Kimberly and husband Milton first learned of human trafficking in 2002 while serving as missionaries in the Iberian Peninsula. They found children being trafficked through an orphanage, and spent the next two years learning all they could about what's called the fastest growing criminal industry in the world, one that brings an estimated 17,500 people annually into the U.S. alone. The Smiths gathered information from books and governmental reports but also, most importantly, from spending time with victims of trafficking and those most vulnerable in the streets, sewers, deserts, and jungles. Now Smith is working to build the only private and indigenous anti-trafficking network in Africa and Eastern Europe.

Passport through Darkness recounts the stories of forgotten victims, most of whom have been maimed, raped, and tortured, some of whom are now dead. Many have suffered because of their faith in Christ. With painstakingly loving detail, Smith shares so that others will hear their desperate cries. Among these are three Sudanese: Teresa, Tonj, and Tamar.

During Smith's first journey in Sudan, Teresa, age 6, was brought to her "severely dehydrated, weak from malnutrition, and infection oozed from her right eye." The village where Teresa and her mother had been staying was looted and burned to the ground by the Janjaweed, the Sudan-backed Arab militia that roam Darfur. With no medicine to give Teresa, Smith told her, "I promise you when I get home, I will tell every person I know … I will come back to you with help." By the time she returned, Teresa was dead.

Tonj, a Christian Sudanese man in his 40s, struggled to represent his family with dignity as he told how Janjaweed soldiers "ripped him from his family's arms," beat him, and insisted that he confess Allah as God. The soldiers left him bleeding from wounds hacked by machetes, then went after his family. The soldiers raped his wife and tied her and the children up with ropes, dragging them behind militia horses. The last that Smith heard, Tonj had enlisted in the Sudanese People's Liberation Army.

Tamar, a child of 13, described to Smith how she was taken by soldiers at age 7 and repeatedly gang raped. During their interview, Tamar wasn't afraid to show Smith exactly where soldiers had cut her: "I cannot feel anything down there anymore. Sometimes I just pee … because I cannot feel when I need to go," she explained.
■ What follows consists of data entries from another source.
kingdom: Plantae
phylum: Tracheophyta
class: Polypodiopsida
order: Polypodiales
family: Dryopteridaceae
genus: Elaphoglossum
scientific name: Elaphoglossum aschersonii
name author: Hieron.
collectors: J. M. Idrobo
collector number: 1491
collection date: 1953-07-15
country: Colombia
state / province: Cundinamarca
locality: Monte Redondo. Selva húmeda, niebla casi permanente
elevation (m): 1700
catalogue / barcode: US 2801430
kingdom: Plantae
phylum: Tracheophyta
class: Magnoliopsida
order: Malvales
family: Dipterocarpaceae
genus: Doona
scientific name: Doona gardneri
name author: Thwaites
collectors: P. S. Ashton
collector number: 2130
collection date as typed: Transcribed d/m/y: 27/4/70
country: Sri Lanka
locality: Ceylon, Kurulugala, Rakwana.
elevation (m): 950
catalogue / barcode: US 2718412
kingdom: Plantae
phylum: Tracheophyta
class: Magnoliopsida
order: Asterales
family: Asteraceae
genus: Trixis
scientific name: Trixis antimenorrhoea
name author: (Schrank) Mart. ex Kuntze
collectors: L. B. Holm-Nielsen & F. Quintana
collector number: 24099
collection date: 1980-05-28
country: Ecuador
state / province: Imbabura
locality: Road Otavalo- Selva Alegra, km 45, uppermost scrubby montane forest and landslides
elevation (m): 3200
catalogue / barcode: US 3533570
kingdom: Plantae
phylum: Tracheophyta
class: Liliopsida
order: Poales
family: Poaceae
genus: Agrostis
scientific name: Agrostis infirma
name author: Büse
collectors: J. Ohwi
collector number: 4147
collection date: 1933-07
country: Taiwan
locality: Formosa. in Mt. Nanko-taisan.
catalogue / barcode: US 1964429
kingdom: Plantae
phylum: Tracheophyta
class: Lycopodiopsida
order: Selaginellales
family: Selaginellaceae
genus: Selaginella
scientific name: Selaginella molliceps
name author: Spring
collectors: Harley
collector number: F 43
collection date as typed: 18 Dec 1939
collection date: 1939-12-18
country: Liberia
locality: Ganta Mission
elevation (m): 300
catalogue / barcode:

Tamar said she is not allowed to live with her family because of she is "marked" by the multiple rapes and the subsequent fistula. Smith promised Tamar that day to "tell everyone who will listen."

After visiting Sudan, Smith grasped the magnitude of God's work, knowing she had to tell others what was happening. She took a full year to share these and other stories at churches in the U.S., hoping they would respond. She grieved when they didn't. She writes, "It seemed that, aside from working to save helpless children myself, the most important thing I could do with my life was to help other people also know God's heart—particularly for orphans—and find their personal steps to the music of his heart."

Despite her experience in some churches, by God's grace and divine appointment, Smith saw him provide in and through a variety of people and means. Important local partnerships allowed ordinary indigenous leaders to be part of the solution, a key to their long-term investment strategy in the children. Make Way Partners now offers short-term mission trips for anyone to go and assist local partners with a variety of needs.

Smith admits, "I've made costly mistakes, but they haven't stopped God. In fact, he has used them to deepen all aspects of me, from my faith to my marriage to how I approach ministry." With faith, she says, "My daily prayer is that God uses both my wounds and transgressions to encourage others to risk losing everything to discover the life God dreams of for them, for you." She encourages readers to find their own "passport out of the darkness of life's—and our own—making." In Passport through Darkness, get ready to find where "God's pleasure and your purpose meet."

Tomi Lee "T.L." Grover is an educator with TraffickStop, an anti-trafficking initiative born from her eight years of work with the Baptist General Convention of Texas.